▶ Work instruction:
Could you return the lines below word for word, without the pictures?

——————

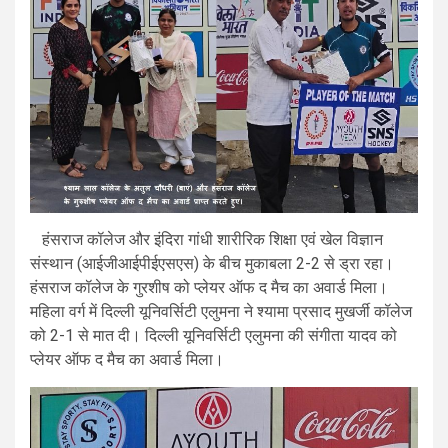
हंसराज कॉलेज और इंदिरा गांधी शारीरिक शिक्षा एवं खेल विज्ञान
संस्थान (आईजीआईपीईएसएस) के बीच मुकाबला 2-2 से ड्रा रहा।
हंसराज कॉलेज के गुरशीष को प्लेयर ऑफ द मैच का अवार्ड मिला।
महिला वर्ग में दिल्ली यूनिवर्सिटी एलुमना ने श्यामा प्रसाद मुखर्जी कॉलेज
को 2-1 से मात दी। दिल्ली यूनिवर्सिटी एलुमना की संगीता यादव को
प्लेयर ऑफ द मैच का अवार्ड मिला।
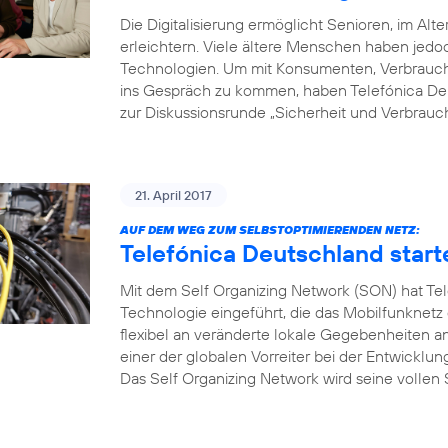
Die Digitalisierung ermöglicht Senioren, im Alte
erleichtern. Viele ältere Menschen haben je
Technologien. Um mit Konsumenten, Verbrauche
ins Gespräch zu kommen, haben Telefónica Deu
zur Diskussionsrunde „Sicherheit und Verbrauch
21. April 2017
AUF DEM WEG ZUM SELBSTOPTIMIERENDEN NETZ:
Telefónica Deutschland start
Mit dem Self Organizing Network (SON) hat Tel
Technologie eingeführt, die das Mobilfunknetz
flexibel an veränderte lokale Gegebenheiten a
einer der globalen Vorreiter bei der Entwicklu
Das Self Organizing Network wird seine vollen S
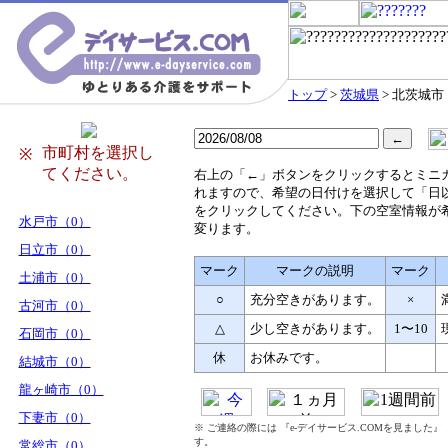
トップ
>
茨城県
> 北茨城市
市町村を選択し
※
てください。
右
上の「←」ボタンをクリックするとミニ
れますので、希望の日付けを選択して「日
をクリックしてください。下の空室情報が
水戸市（0）
変ります。
日立市（0）
マーク
マークの説明
マーク
土浦市（0）
○
充分空きがあります。
×
古河市（0）
△
少し空きがあります。
1〜10
石岡市（0）
休
お休みです。
結城市（0）
龍ヶ崎市（0）
下妻市（0）
※ ご連絡の際には 『e-デイサービス.COMを見ました
す。
常総市（0）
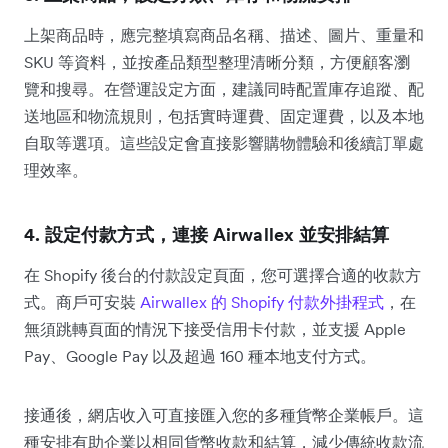
上架商品時，應完整填寫商品名稱、描述、圖片、重量和
SKU 等資料，並按產品類型整理清晰分類，方便顧客瀏
覽和搜尋。在營運設定方面，建議同時配置庫存追蹤、配
送地區和物流規則，包括實時運費、固定運費，以及本地
自取等選項。這些設定會直接影響購物體驗和後續訂單處
理效率。
4. 設定付款方式，連接 Airwallex 並安排結算
在 Shopify 後台的付款設定頁面，您可選擇合適的收款方
式。商戶可安裝
Airwallex 的 Shopify 付款外掛程式
，在
無須跳轉頁面的情況下接受信用卡付款，並支援 Apple
Pay、Google Pay 以及超過 160 種本地支付方式。
接通後，網店收入可直接匯入您的多種貨幣企業帳戶。這
種安排有助企業以相同貨幣收款和結算，減少傳統收款流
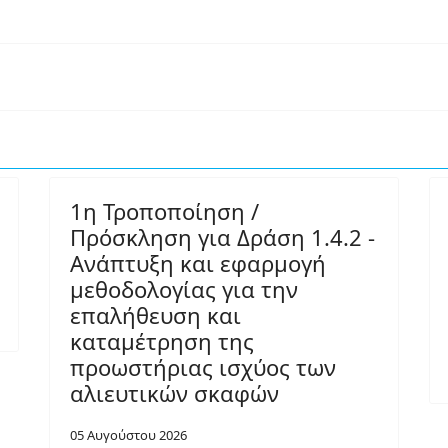
1η Τροποποίηση /
Πρόσκληση για Δράση 1.4.2 -
Ανάπτυξη και εφαρμογή
μεθοδολογίας για την
επαλήθευση και
καταμέτρηση της
προωστήριας ισχύος των
αλιευτικών σκαφών
05 Αυγούστου 2026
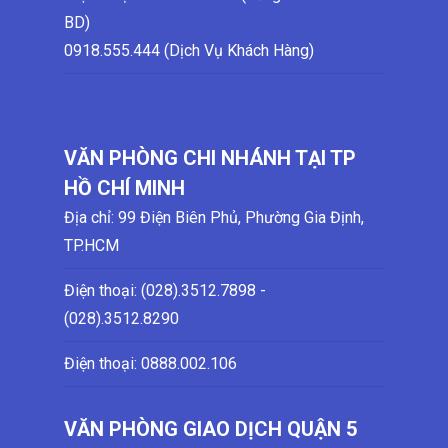
BD)
0918.555.444 (Dịch Vụ Khách Hàng)
VĂN PHÒNG CHI NHÁNH TẠI TP
HỒ CHÍ MINH
Địa chỉ: 99 Điện Biên Phủ, Phường Gia Định,
TP.HCM
Điện thoại: (028)
.3512.7898 -
(028)
.3512.8290
Điện thoại:
0888.002.106
VĂN PHÒNG GIAO DỊCH QUẬN 5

——————

▶ Exercise result:
हंसराज कॉलेज और इंदिरा गांधी शारीरिक शिक्षा एवं खेल विज्ञान
संस्थान (आईजीआईपीईएसएस) के बीच मुकाबला 2-2 से ड्रा रहा।
हंसराज कॉलेज के गुरशीष को प्लेयर ऑफ द मैच का अवार्ड मिला।
महिला वर्ग में दिल्ली यूनिवर्सिटी एलुमना ने श्यामा प्रसाद मुखर्जी कॉलेज
को 2-1 से मात दी। दिल्ली यूनिवर्सिटी एलुमना की संगीता यादव को
प्लेयर ऑफ द मैच का अवार्ड मिला।
Die Digitalisierung ermöglicht Senioren, im Alte
erleichtern. Viele ältere Menschen haben je
Technologien. Um mit Konsumenten, Verbrauche
ins Gespräch zu kommen, haben Telefónica Deu
zur Diskussionsrunde „Sicherheit und Verbrauch
21. April 2017
AUF DEM WEG ZUM SELBSTOPTIMIERENDEN NETZ:
Telefónica Deutschland start
Mit dem Self Organizing Network (SON) hat Tel
Technologie eingeführt, die das Mobilfunknetz
flexibel an veränderte lokale Gegebenheiten a
einer der globalen Vorreiter bei der Entwicklu
Das Self Organizing Network wird seine vollen S
トップ
>
茨城県
> 北茨城市
市町村を選択し
※
てください。
右
上の「←」ボタンをクリックするとミニ
れますので、希望の日付けを選択して「日
をクリックしてください。下の空室情報が
水戸市（0）
変ります。
日立市（0）
マーク
マークの説明
マーク
土浦市（0）
○
充分空きがあります。
×
古河市（0）
△
少し空きがあります。
1〜10
石岡市（0）
休
お休みです。
結城市（0）
龍ヶ崎市（0）
下妻市（0）
※ ご連絡の際には 『e-デイサービス.COMを見ました
す。
常総市（0）
上架商品時，應完整填寫商品名稱、描述、圖片、重量和
SKU 等資料，並按產品類型整理清晰分類，方便顧客瀏
覽和搜尋。在營運設定方面，建議同時配置庫存追蹤、配
送地區和物流規則，包括實時運費、固定運費，以及本地
自取等選項。這些設定會直接影響購物體驗和後續訂單處
理效率。
4. 設定付款方式，連接 Airwallex 並安排結算
在 Shopify 後台的付款設定頁面，您可選擇合適的收款方
式。商戶可安裝
Airwallex 的 Shopify 付款外掛程式
，在
無須跳轉頁面的情況下接受信用卡付款，並支援 Apple
Pay、Google Pay 以及超過 160 種本地支付方式。
接通後，網店收入可直接匯入您的多種貨幣企業帳戶。這
種安排有助企業以相同貨幣收款和結算，減少傳統收款流
1η Τροποποίηση /
Πρόσκληση για Δράση 1.4.2 -
Ανάπτυξη και εφαρμογή
μεθοδολογίας για την
επαλήθευση και
καταμέτρηση της
προωστήριας ισχύος των
αλιευτικών σκαφών
05 Αυγούστου 2026
BD)
0918.555.444 (Dịch Vụ Khách Hàng)
VĂN PHÒNG CHI NHÁNH TẠI TP
HỒ CHÍ MINH
Địa chỉ: 99 Điện Biên Phủ, Phường Gia Định,
TP.HCM
Điện thoại: (028)
.3512.7898 -
(028)
.3512.8290
Điện thoại:
0888.002.106
VĂN PHÒNG GIAO DỊCH QUẬN 5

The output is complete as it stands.